J Carter / Divorce Ring (split), A Sanguine Bond, Germany, Vaagner, VAKNAR 11, limited edition cassette (2019)

J Carter aka Jeremiah Carter and Divorce Ring, the solo industrial project of New Orleans native Kelby Clark, have been active as recording and performing musicians since about 2016. They toured the US together in early 2019 and released this tour tape in collaboration with Berlin label Vaagner in mid-2019. J Carter’s contribution “Untitled (Introduction to a Non-Fascist Life)” veers from pressure-hose noisy to spoken-voice recordings of a revolt against an established political order, seemingly taken in an echo chamber amid a repeating loop of sighing foghorn-like tones, fragments of a synth melody and twitchy plaintive guitar. More recorded monologues urging socialist revolution follow against a background of mournful synthesiser tone ambience and tortured noise grit screech. The general mood throughout the track seems remote and sad, as if the entire work was lamenting present-day social and political movements and trends toward paralysis and fear before corporate behemoths skilled in subverting mass movements and manipulating facts and truth into propaganda and lies.

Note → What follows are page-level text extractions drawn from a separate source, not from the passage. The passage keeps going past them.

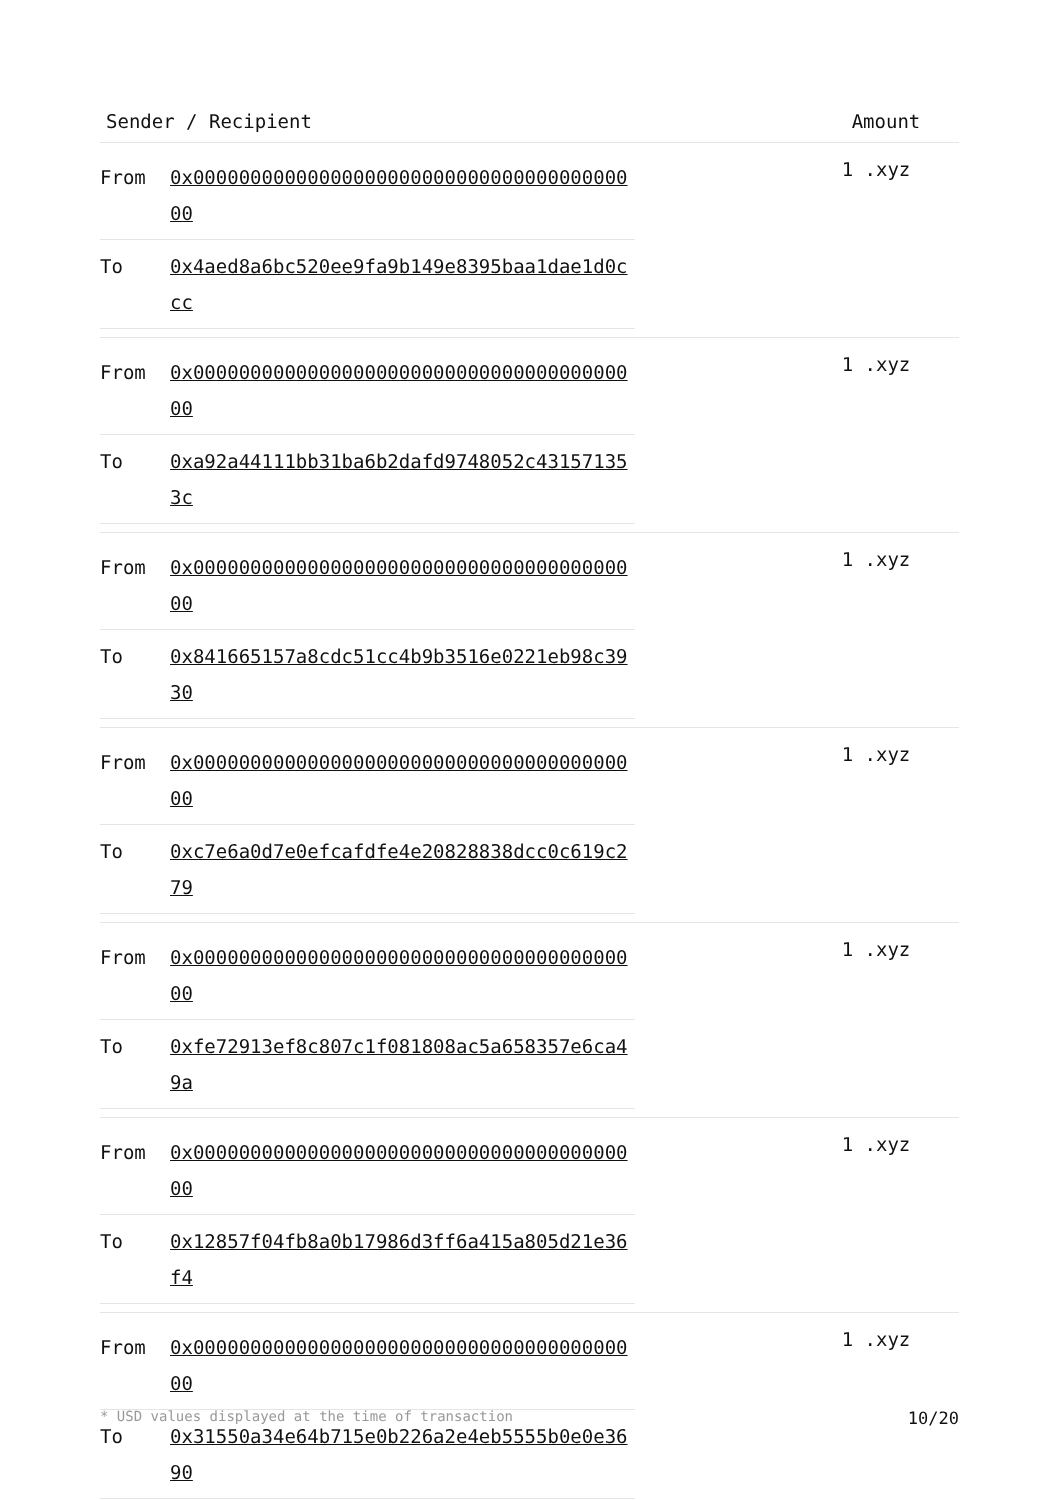| Sender / Recipient | Amount |
| --- | --- |
| / From / 0x0000000000000000000000000000000000000000 / / To / 0x4aed8a6bc520ee9fa9b149e8395baa1dae1d0ccc / | 1 .xyz |
| / From / 0x0000000000000000000000000000000000000000 / / To / 0xa92a44111bb31ba6b2dafd9748052c431571353c / | 1 .xyz |
| / From / 0x0000000000000000000000000000000000000000 / / To / 0x841665157a8cdc51cc4b9b3516e0221eb98c3930 / | 1 .xyz |
| / From / 0x0000000000000000000000000000000000000000 / / To / 0xc7e6a0d7e0efcafdfe4e20828838dcc0c619c279 / | 1 .xyz |
| / From / 0x0000000000000000000000000000000000000000 / / To / 0xfe72913ef8c807c1f081808ac5a658357e6ca49a / | 1 .xyz |
| / From / 0x0000000000000000000000000000000000000000 / / To / 0x12857f04fb8a0b17986d3ff6a415a805d21e36f4 / | 1 .xyz |
| / From / 0x0000000000000000000000000000000000000000 / / To / 0x31550a34e64b715e0b226a2e4eb5555b0e0e3690 / | 1 .xyz |
* USD values displayed at the time of transaction 10/20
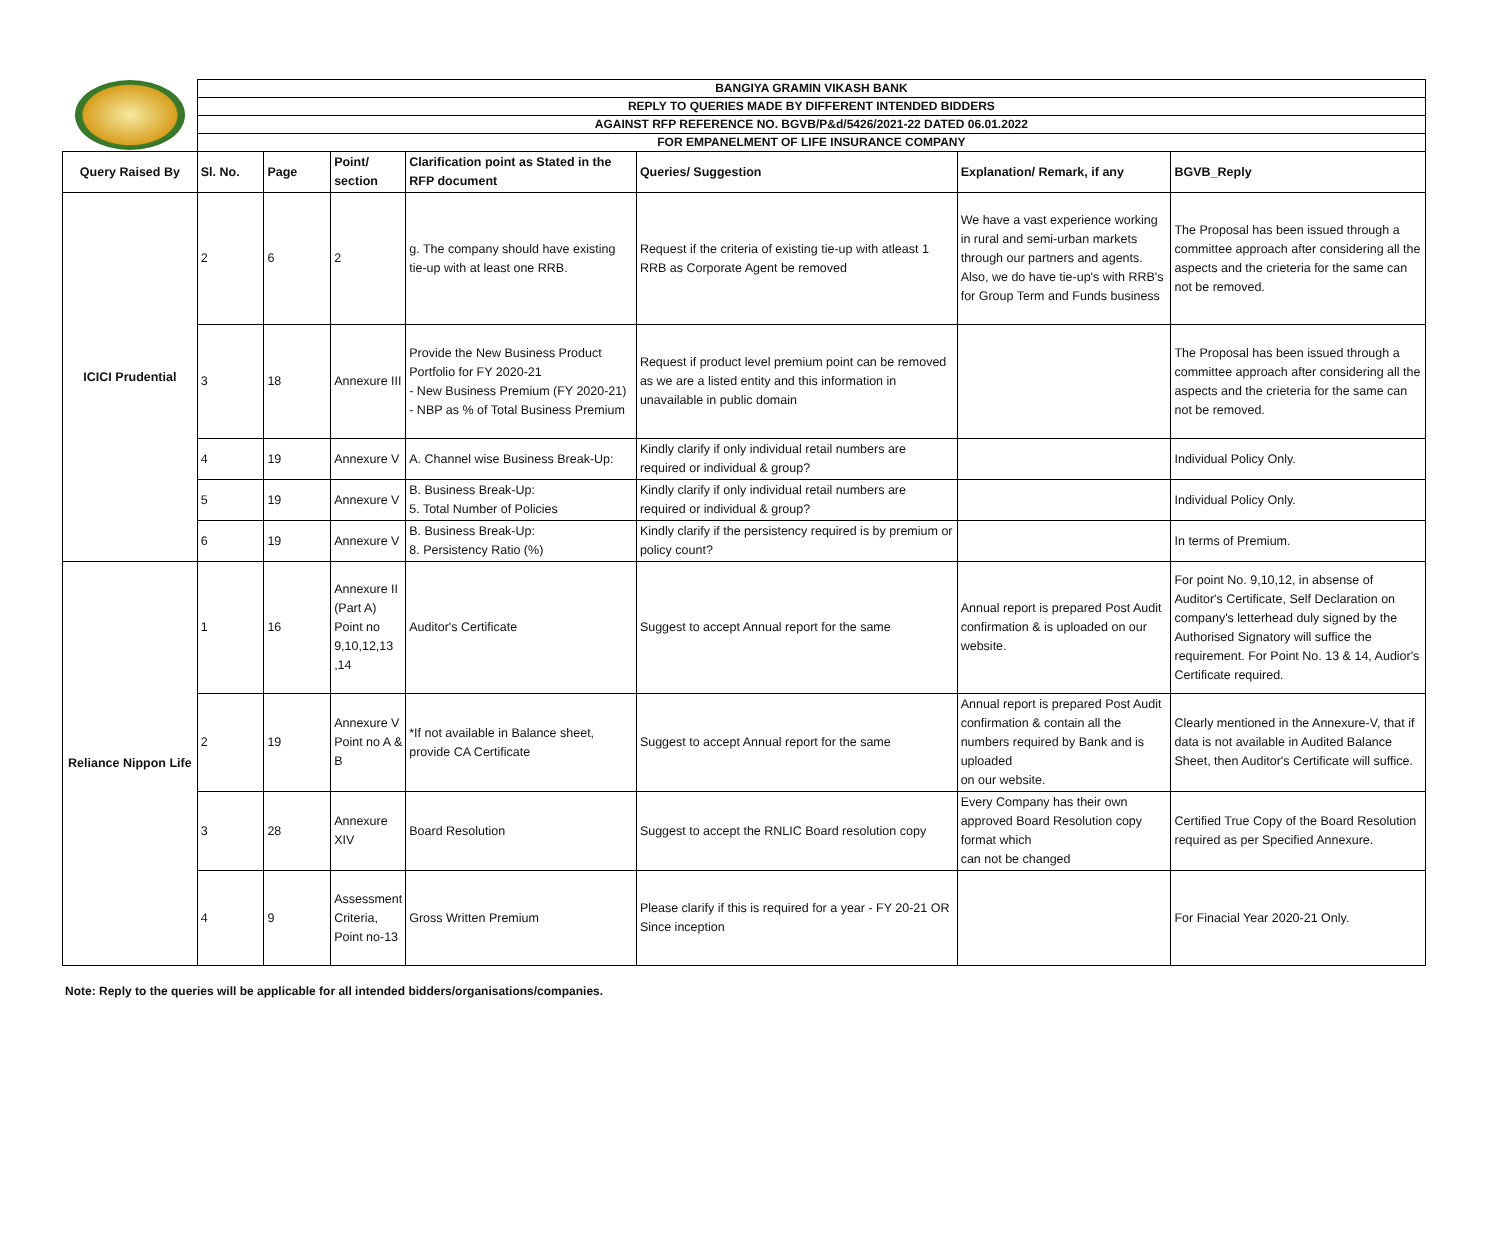| | BANGIYA GRAMIN VIKASH BANK | | | | | | |
| | REPLY TO QUERIES MADE BY DIFFERENT INTENDED BIDDERS | | | | | | |
| | AGAINST RFP REFERENCE NO. BGVB/P&d/5426/2021-22 DATED 06.01.2022 | | | | | | |
| | FOR EMPANELMENT OF LIFE INSURANCE COMPANY | | | | | | |
| Query Raised By | Sl. No. | Page | Point/ section | Clarification point as Stated in the RFP document | Queries/ Suggestion | Explanation/ Remark, if any | BGVB_Reply |
| ICICI Prudential | 2 | 6 | 2 | g. The company should have existing tie-up with at least one RRB. | Request if the criteria of existing tie-up with atleast 1 RRB as Corporate Agent be removed | We have a vast experience working in rural and semi-urban markets through our partners and agents. Also, we do have tie-up's with RRB's for Group Term and Funds business | The Proposal has been issued through a committee approach after considering all the aspects and the crieteria for the same can not be removed. |
| | 3 | 18 | Annexure III | Provide the New Business Product Portfolio for FY 2020-21 - New Business Premium (FY 2020-21) - NBP as % of Total Business Premium | Request if product level premium point can be removed as we are a listed entity and this information in unavailable in public domain | | The Proposal has been issued through a committee approach after considering all the aspects and the crieteria for the same can not be removed. |
| | 4 | 19 | Annexure V | A. Channel wise Business Break-Up: | Kindly clarify if only individual retail numbers are required or individual & group? | | Individual Policy Only. |
| | 5 | 19 | Annexure V | B. Business Break-Up: 5. Total Number of Policies | Kindly clarify if only individual retail numbers are required or individual & group? | | Individual Policy Only. |
| | 6 | 19 | Annexure V | B. Business Break-Up: 8. Persistency Ratio (%) | Kindly clarify if the persistency required is by premium or policy count? | | In terms of Premium. |
| Reliance Nippon Life | 1 | 16 | Annexure II (Part A) Point no 9,10,12,13 ,14 | Auditor's Certificate | Suggest to accept Annual report for the same | Annual report is prepared Post Audit confirmation & is uploaded on our website. | For point No. 9,10,12, in absense of Auditor's Certificate, Self Declaration on company's letterhead duly signed by the Authorised Signatory will suffice the requirement. For Point No. 13 & 14, Audior's Certificate required. |
| | 2 | 19 | Annexure V Point no A & B | *If not available in Balance sheet, provide CA Certificate | Suggest to accept Annual report for the same | Annual report is prepared Post Audit confirmation & contain all the numbers required by Bank and is uploaded on our website. | Clearly mentioned in the Annexure-V, that if data is not available in Audited Balance Sheet, then Auditor's Certificate will suffice. |
| | 3 | 28 | Annexure XIV | Board Resolution | Suggest to accept the RNLIC Board resolution copy | Every Company has their own approved Board Resolution copy format which can not be changed | Certified True Copy of the Board Resolution required as per Specified Annexure. |
| | 4 | 9 | Assessment Criteria, Point no-13 | Gross Written Premium | Please clarify if this is required for a year - FY 20-21 OR Since inception | | For Finacial Year 2020-21 Only. |
Note: Reply to the queries will be applicable for all intended bidders/organisations/companies.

Divorce Ring’s “A Blindfold, Marble, How Sweet is Water in the Hands of the Beloved” is a searing work of melancholy atmosphere and drawn-out on-the-edge screech drone suggestive of a bleakness and despair that range widely over flat windswept concrete horizons. Jittery alien voices, as thin and fluttery as butterfly wings, slip through the near-hysterical tone drones but their message is fragmented. In the later moments of the track, near-black silence almost reigns save for rhythmic drones, other scraps of sound and those muttering voices worming their way through from a parallel universe.

Both artists create soundscapes combining bleak soundscapes filled with despair with bursts of sometimes alarmingly screechy noise and powerful surges of clear-toned synthesiser drones. These are very impressive and spacious works, put together so well that every piece within them is uncluttered and can be heard clearly. While the cassette is not long (unfortunately there was a limited print run and all copies have now been sold), the music within expands right to the farthest horizons, and farther beyond, and it seems a lot longer than it really is.